Still, Maryland -- where the Pentagon spends more than $7 billion annually on pay -- should "hold its own" as the defense budget shrinks, says Marsha Schachtel. Some of Maryland's 15 major bases could be closed or scaled back, says Ms. Schachtel, executive assistant to the secretary of the Department of Economic and Employment Development. But she expects others to benefit from a nationwide consolidation that shifts work to Maryland.

Stephen S. Fuller, a George Washington University professor who keeps a close eye on military spending, agrees. Many of Maryland's military bases specialize in research and development, testing and evaluation -- symbols of the new military. Pentagon spending in those areas has been "fairly steady," the urban planning professor says, while cautioning that there is likely to be more consolidation to reduce administrative costs and redundancy.

The outline of the military budget is changing week by week, as President Clinton seeks to keep a campaign promise to cut Pentagon spending by an additional $60 billion over the next five years. Troop levels are expected to decline from 1.7 million to 1.4 million, and the number of civilian employees on military bases also will fall sharply.

More details on the cuts are expected when President Clinton sends his first budget to Congress next month. But any major cuts are unwelcome news in Maryland, which is heavily dependent on the defense industry.

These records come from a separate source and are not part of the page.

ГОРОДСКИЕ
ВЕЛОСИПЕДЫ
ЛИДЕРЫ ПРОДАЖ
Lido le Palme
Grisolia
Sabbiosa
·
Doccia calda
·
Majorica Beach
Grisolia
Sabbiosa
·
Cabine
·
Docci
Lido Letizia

Maryland ranks 11th on the Pentagon's list of states with the highest active-duty military employment. It's in the top five -- behind California, Virginia, Texas and Pennsylvania -- in the number of civilians working at military bases. And in fiscal year 1991, the latest data available, the Pentagon pumped $7.4 billion into Maryland's economy in the form of paychecks to active-duty troops, civilian workers, reservists and retired military personnel.

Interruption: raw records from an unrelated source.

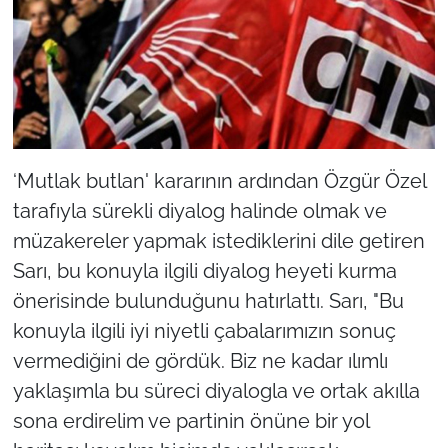
‘Mutlak butlan' kararının ardından Özgür Özel
tarafıyla sürekli diyalog halinde olmak ve
müzakereler yapmak istediklerini dile getiren
Sarı, bu konuyla ilgili diyalog heyeti kurma
önerisinde bulunduğunu hatırlattı. Sarı, "Bu
konuyla ilgili iyi niyetli çabalarımızın sonuç
vermediğini de gördük. Biz ne kadar ılımlı
yaklaşımla bu süreci diyalogla ve ortak akılla
sona erdirelim ve partinin önüne bir yol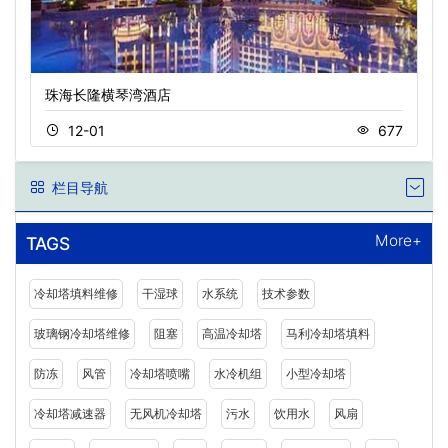
珠海长隆横琴湾酒店
12-01
677
栏目导航
More+
TAGS
冷却塔填料维修
干湿球
水系统
技术参数
玻璃钢冷却塔维修
阻塞
高温冷却塔
马利冷却塔填料
防冻
风管
冷却塔喷嘴
水冷机组
小型冷却塔
冷却塔减速器
无风机冷却塔
污水
饮用水
风扇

These lists don't give the full picture of the the military's economic impact on Maryland. These bases also employ thousands of outside contractors.

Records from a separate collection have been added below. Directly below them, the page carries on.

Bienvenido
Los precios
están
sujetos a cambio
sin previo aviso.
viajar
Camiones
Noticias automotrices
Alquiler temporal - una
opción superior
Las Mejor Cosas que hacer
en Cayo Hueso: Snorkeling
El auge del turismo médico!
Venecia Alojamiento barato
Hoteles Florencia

At Fort Detrick, for example, about a third of the 4,500 employees are outside contractors.

Fort Meade, which is home to the National Security Agency, is the biggest employer in Anne Arundel County. Aberdeen Proving Ground is the largest employer in Harford County, as is Andrews Air Force base in Prince George's County. Washington, St. Mary's, Frederick and Charles counties also identify military installations as their single largest employers.

"It's strange," said Dennis Murphy, head of the Prince George's County Economic Development Corp., "but for some reason we have a tendency in Maryland to overlook military bases as major employers."

The state's economic development agency hasn't overlooked the importance of the military. Its 1990 study of Maryland's 15 major bases concluded that they represented 8.2 percent of Maryland's civilian employment, compared with 5.7 percent in the U.S.

Perhaps the biggest threat, Ms. Schachtel says, falls to the Naval Electronics Systems Engineering Activity in southern St. Mary's County. The base, which is involved in radio communication, underseas surveillance, target identification systems and other high-tech programs, stands a good chance of closing.

NESEA (rhymes with Chessie) is an example of a small facility with a big economic impact. The base employs about 48 military people and 350 civilian workers. But it does business with more than 2,000 contractors, says Susan Wilkinson, a county economic development specialist.

"These contractors represent about 7 percent of the jobs in the county," she said. "The best that we can figure, they represent 10 percent of the local wages, and they occupy about 30 percent of the office and warehouse space in the county."